Nevada Properties/Black Rock Station Work Ranch

As any property owner will tell you – the maintenance just never ends.

Over the winter, spring and summer of 2010 the various Nevada Properties owned by Burning Man underwent a number of improvements. Starting in January, first on the list was the old “Alan Theater Building”. Originally constructed sometime in the late 1940’s this building has sat empty and decaying on Gerlach’s Main Street next door to Bruno’s for over a decade and has been an expressed eyesore to the locals of this town for a very long time. The face of this building was thus stripped away and fully re-constructed with a new western facade much to the approval and pleasure of the town.

Next on the project list was “The Black Rock Saloon” which received a major electrical re-wiring job. The exposed wiring running cris-cross every which way in the attic of that building was as old as the building itself, it was torn out and replaced with “enclosed wiring”, junction boxes and fixtures throughout the facility. An interior paint job for many of the rooms and floors was also applied and a new walkway and dog pen was then constructed at the west side of the building.

The Parking Lot on the bend of Main Street next to the Saloon was also expanded this past winter and in the process of doing so, the expansion team hit water less than eight inches below the surface. To suppress the rising water levels they built up the area with truck loads of gravel and dirt. Elders of the town were not surprised by the flooding as they recalled their childhood memories of that entire part of town as being a swamp back in the 1930s before the now present buildings were constructed.

The Gerlach Office also sits above an ever-present water source which has always been a problem. The basement of that structure has always had up to a foot of standing water which had thus rotted out the floor of the building and created a constant stench inside the office. In the early spring, a team started tearing out the floor and filling in the basement with four feet of fill and then set to reconstruct the floor anew. The stench is now gone and the water subdued, gone altogether. But why stop there… the team then tore down the old decaying front porch of the property and reconstructed a completely new one. This is the 3rd porch for that building, according to a few surviving locals.

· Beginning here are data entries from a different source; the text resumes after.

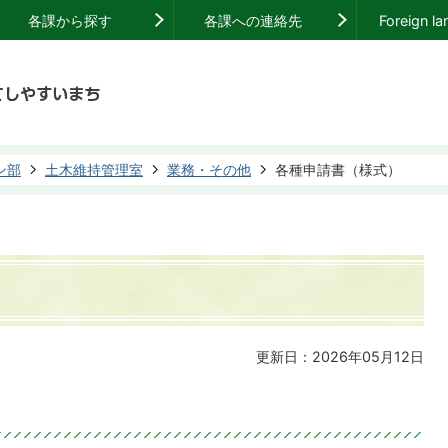
各課から探す
各課への連絡先
Foreign l
ン部
土木維持管理室
業務・その他
各種申請書（様式）
更新日：2026年05月12日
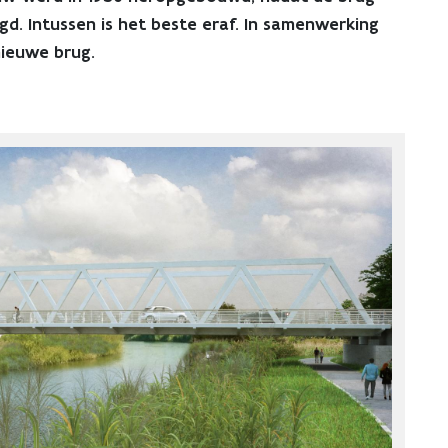
d. Intussen is het beste eraf. In samenwerking
ieuwe brug.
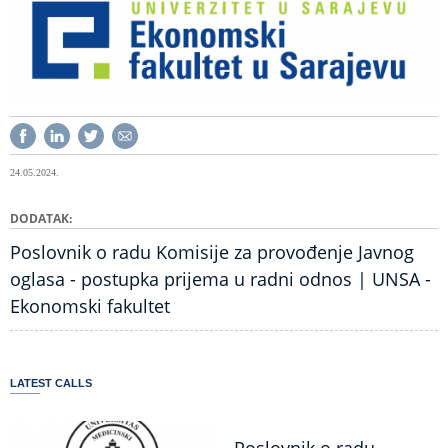
24.05.2024.
DODATAK
Poslovnik o radu Komisije za provođenje Javnog
oglasa - postupka prijema u radni odnos | UNSA -
Ekonomski fakultet
LATEST CALLS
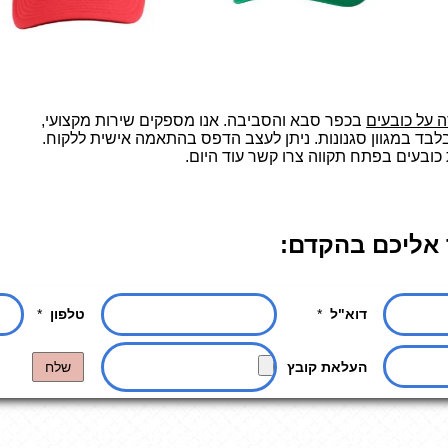
 על כובעים
בכפר סבא והסביבה. אנו מספקים שירות מקצועי,
 בלבד במגוון סגנונות. ניתן לעצב הדפס בהתאמה אישית ללקוח.
ובעים בפתח תקווה צרו קשר עוד היום.
 אליכם בהקדם:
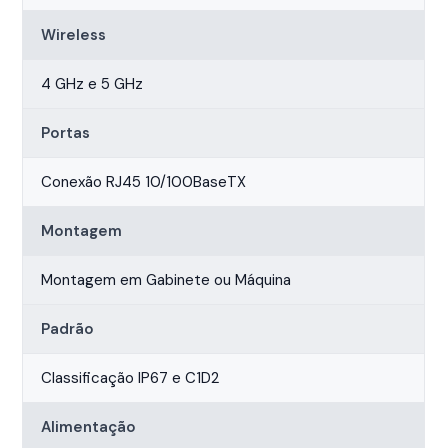
Wireless
4 GHz e 5 GHz
Portas
Conexão RJ45 10/100BaseTX
Montagem
Montagem em Gabinete ou Máquina
Padrão
Classificação IP67 e C1D2
Alimentação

Black Rock Station (aka the Ranch) had been at maximum capacity pushing overflow for years. Finally just before the 2010 event, an expansion team broke ground and expanded the storage yard creating a whole new storage area and just a bit of breathing space for future production works. This much-needed, long-overdue yard expansion marks the end of a seven-year era of reconstruction and organization at the Ranch and the beginning of “a new era” that will now allow for more focus on independent energy, sustainability, and ecologically responsible operations at the Ranch as Burning Man goes forward into the future.